In our view, the area of what amounts to carrying on business in the UK combined with what is, or is not, an Associated Person is one of the likeliest areas for litigation under the Bribery Act.
Put another way, the SFO may be wrong.
As we said earlier in the year here we would be delighted to put the argument(s) in a test case which will undoubtedly be heavily dependent on its specific facts.
One thing is certain. Assuming that the Bribery Act does NOT apply on the basis that having a UK subsidiary is NOT enough to amount to the Indian parent carrying on business in the UK carries with it the potential risk of investigation and prosecution by the SFO.
(a) The nature and impact on Indian Parent for potential violation by a UK subsidiary
This could implicate the Indian parent company. The question will be (1) is the Indian parent carrying on business in the UK (which we covered above) and (2) in the context of the specific potential bribery violation was the UK subsidiary an Associated Person of the Indian parent in relation to that conduct. This will be fact specific.
If the parent company does carry on business in the UK then the conduct of its Associated Persons worldwide (although see below for our practical observations) is potentially in the cross-hairs of the SFO. The question will be whether the subsidiary bribed another person intending to obtain or retain business for the Indian parent, or to obtain or retain an advantage in the conduct of business for the Indian parent. Again, this will be fact specific.
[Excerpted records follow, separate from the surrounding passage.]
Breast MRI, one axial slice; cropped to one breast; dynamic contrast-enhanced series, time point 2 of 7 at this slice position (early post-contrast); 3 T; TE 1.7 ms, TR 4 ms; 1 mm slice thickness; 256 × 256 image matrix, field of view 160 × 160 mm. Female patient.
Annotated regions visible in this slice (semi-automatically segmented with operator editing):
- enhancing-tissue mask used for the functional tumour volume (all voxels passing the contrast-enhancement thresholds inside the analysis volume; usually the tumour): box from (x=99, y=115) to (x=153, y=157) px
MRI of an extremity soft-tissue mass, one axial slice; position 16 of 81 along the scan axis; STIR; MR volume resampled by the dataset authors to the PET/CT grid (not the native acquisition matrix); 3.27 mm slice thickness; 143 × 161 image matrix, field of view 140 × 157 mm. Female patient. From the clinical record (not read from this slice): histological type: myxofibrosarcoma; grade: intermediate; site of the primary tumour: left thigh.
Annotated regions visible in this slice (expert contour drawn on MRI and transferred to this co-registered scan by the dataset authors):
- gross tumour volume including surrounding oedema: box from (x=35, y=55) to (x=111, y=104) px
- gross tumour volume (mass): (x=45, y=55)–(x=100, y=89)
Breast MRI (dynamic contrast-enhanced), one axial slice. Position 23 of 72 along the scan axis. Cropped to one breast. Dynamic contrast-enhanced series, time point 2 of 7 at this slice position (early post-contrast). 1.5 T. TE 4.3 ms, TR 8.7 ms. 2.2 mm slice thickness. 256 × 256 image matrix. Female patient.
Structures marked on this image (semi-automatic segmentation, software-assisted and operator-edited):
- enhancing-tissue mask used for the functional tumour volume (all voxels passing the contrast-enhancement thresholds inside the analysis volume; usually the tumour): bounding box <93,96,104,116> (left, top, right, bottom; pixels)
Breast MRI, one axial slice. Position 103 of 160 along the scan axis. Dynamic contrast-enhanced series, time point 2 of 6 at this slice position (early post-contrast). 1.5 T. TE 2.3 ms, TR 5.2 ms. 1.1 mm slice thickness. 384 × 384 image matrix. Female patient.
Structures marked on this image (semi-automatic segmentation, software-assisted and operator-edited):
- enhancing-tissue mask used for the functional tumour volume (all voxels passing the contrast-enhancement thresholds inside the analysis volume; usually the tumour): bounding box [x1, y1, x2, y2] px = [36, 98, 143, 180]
(b) The impact on Indian Parent if the violation is in India unrelated to UK business
The Bribery Act has global long arm jurisdiction and covers worldwide conduct. So for example, if the violation is in India and is unrelated to the UK business this would not impact the legal analysis above. In simple terms a violation in India unrelated to the UK business could be captured by the Bribery Act. In fact capturing and prosecuting that type of conduct is a very clear objective of the new law and of the SFO.
However, the practical analysis (see below) is likely to nuanced.
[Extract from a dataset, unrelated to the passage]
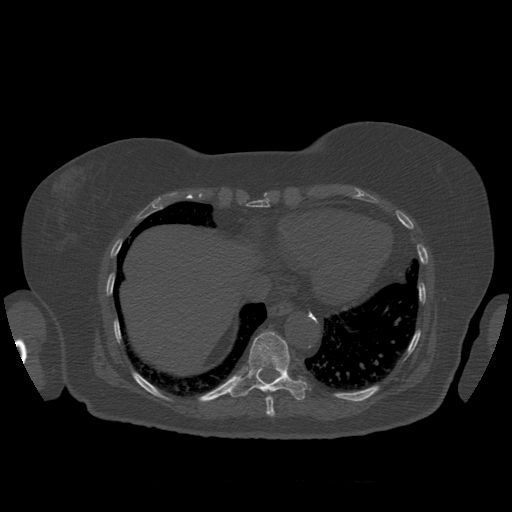
CT including the spine, one axial slice; slice 344 of 399 in the series (ordered by position); reconstruction kernel STANDARD; 120 kVp; bone window (W 1800 / L 400 HU); 1.25 mm slice thickness; 512 × 512 image matrix, field of view 404 × 404 mm. Patient age 81 years. From the clinical record (not read from this slice): primary cancer: renal.
Annotated regions visible in this slice (semi-automatic segmentation, software-assisted and operator-edited):
- T10 vertebra: bounding box (x1, y1, x2, y2) in pixels: (230, 332, 308, 400)
- T9 vertebra: (266, 396, 276, 417)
Wrap up & practical analysis
On any view the answer to your questions will be fact specific.
From various statements the SFO has made, it is clear that it is most interested in foreign bribery cases if UK PLC is disadvantaged. In these circumstances it is clear the SFO take the view the UK public interest is engaged and that it would like to investigate and prosecute.
So, if an Indian company with a UK subsidiary pays a bribe directly or indirectly through an Associated Person which disadvantages a UK company the SFO will be interested and keen to test the boundaries of the long arm jurisdiction of the Bribery Act.
If a bribe is paid by the Indian parent company outside the UK and UK PLC is not disadvantaged the UK public interest in investigation and prosecution of the bribe is less clear.
With limited resources and competing interests it is questionable if the UK SFO would take action even if technically it viewed the conduct as falling within the ambit of the Bribery Act.
All the above presupposes that the Indian business has NOT put in place ‘Adequate Procedures’ to prevent bribery across the group worldwide and therefore cannot take advantage of the defence under Section 7.
In this context it is worth noting that above we have discussed the likelihood of prosecution. There is another angle to all this. That is the commercial angle. We anticipate (indeed we are already seeing) that businesses are being asked by global trading partners who are subject to the Bribery Act and concerned about their own exposure what procedures the local partner(s) have put in place to prevent bribery.
As a result there are good reasons from a commercial and risk reduction perspective of putting in place Adequate Procedures to prevent bribery. One clear objective of the Bribery Act is therefore already on the way to being met.